10) Your privacy rights
You have rights over your personal data, including access, rectification, erasure, restriction, portability, and the right to object to certain processing (for example, direct marketing). You can also withdraw consent where we rely on it. UK guidance on these rights is published by the ICO. To exercise any right, contact us using the details in section 1.

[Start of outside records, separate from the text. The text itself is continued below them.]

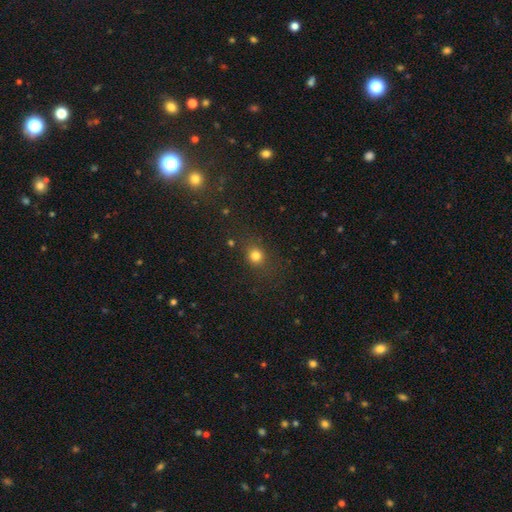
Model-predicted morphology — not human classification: Q: Smooth or featured?
A: smooth (79%); runner-up: star or artifact (15%)
Q: How rounded?
A: round (79%); runner-up: in between (20%)
Q: Merging?
A: none (78%); runner-up: minor disturbance (12%)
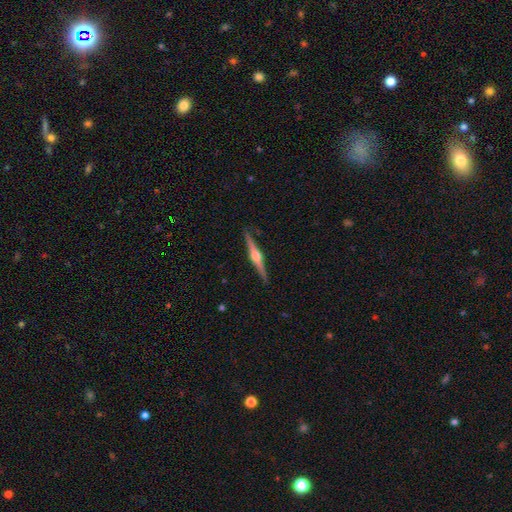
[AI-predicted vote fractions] A featured or disk galaxy (81%) viewed edge-on (98%) with a rounded central bulge (92%). Merging: none (91%).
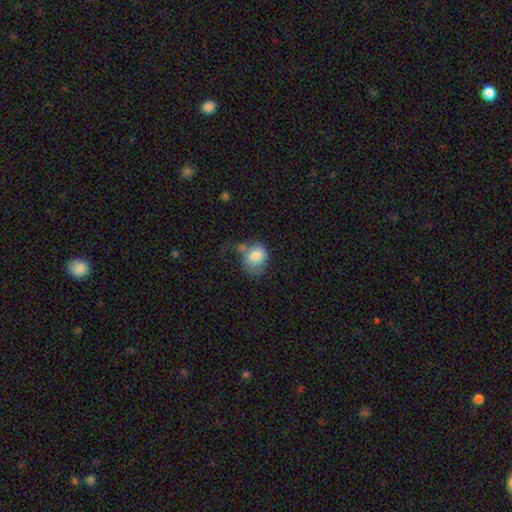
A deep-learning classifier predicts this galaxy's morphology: smooth 76%, featured or disk 16%, star or artifact 8%. Down the decision tree: how rounded — in between (54%); merging — major disturbance (37%).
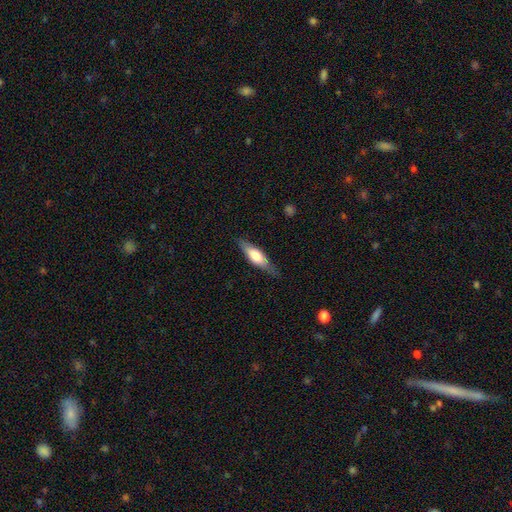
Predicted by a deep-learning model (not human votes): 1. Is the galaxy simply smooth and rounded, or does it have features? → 55% smooth, 39% featured or disk, 6% star or artifact.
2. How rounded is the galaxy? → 57% cigar-shaped, 41% in between, 2% round.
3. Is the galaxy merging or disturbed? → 80% none, 15% minor disturbance, 3% major disturbance, 1% merger.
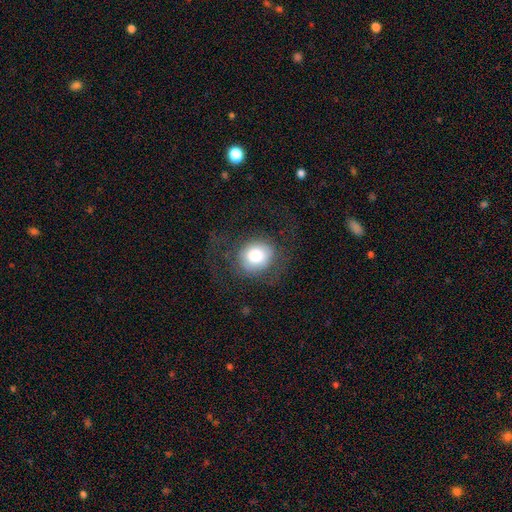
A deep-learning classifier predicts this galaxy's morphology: type=smooth (70%); roundness=round (77%); merging=none (65%).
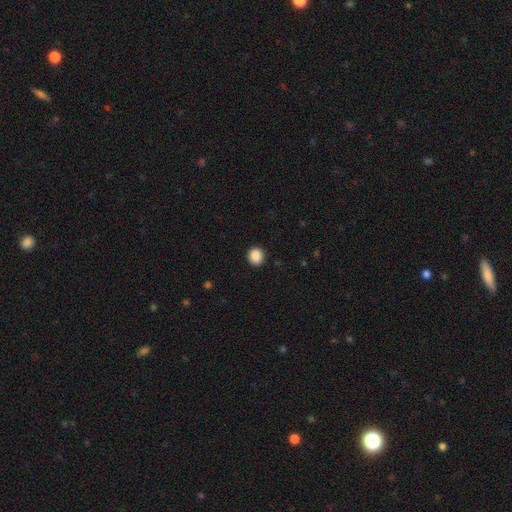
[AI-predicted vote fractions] A smooth galaxy with no disk features (89%) that is round (82%). Merging: none (91%).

If we cannot verify your identity or if an exemption applies (for example, protecting others' data or fulfilling legal obligations), we will explain this to you.
11) Marketing preferences
For email or SMS marketing to existing customers, we follow PECR's soft opt-in rules and always include an unsubscribe link. You can opt out at any time, and we will continue to send essential service messages (appointments, invoices) regardless of marketing preferences.
12) Security
We use reasonable technical and organisational measures to protect your information, such as access controls, encrypted connections (HTTPS), staff need-to-know access, and reputable providers. No system is perfectly secure, but we work to reduce risks and review suppliers regularly.
13) Complaints
If you have concerns, please contact us first so we can help. You also have the right to complain to the Information Commissioner's Office (ICO) on 0303 123 1113 or via the ICO website.
14) Children
Our services and website are not aimed at children. We do not knowingly collect children's personal data.
15) Changes to this policy
We may update this notice to reflect changes in our services or the law (including ongoing ICO updates related to the Data (Use and Access) Act 2025). We will post the new version with a new "Last updated" date.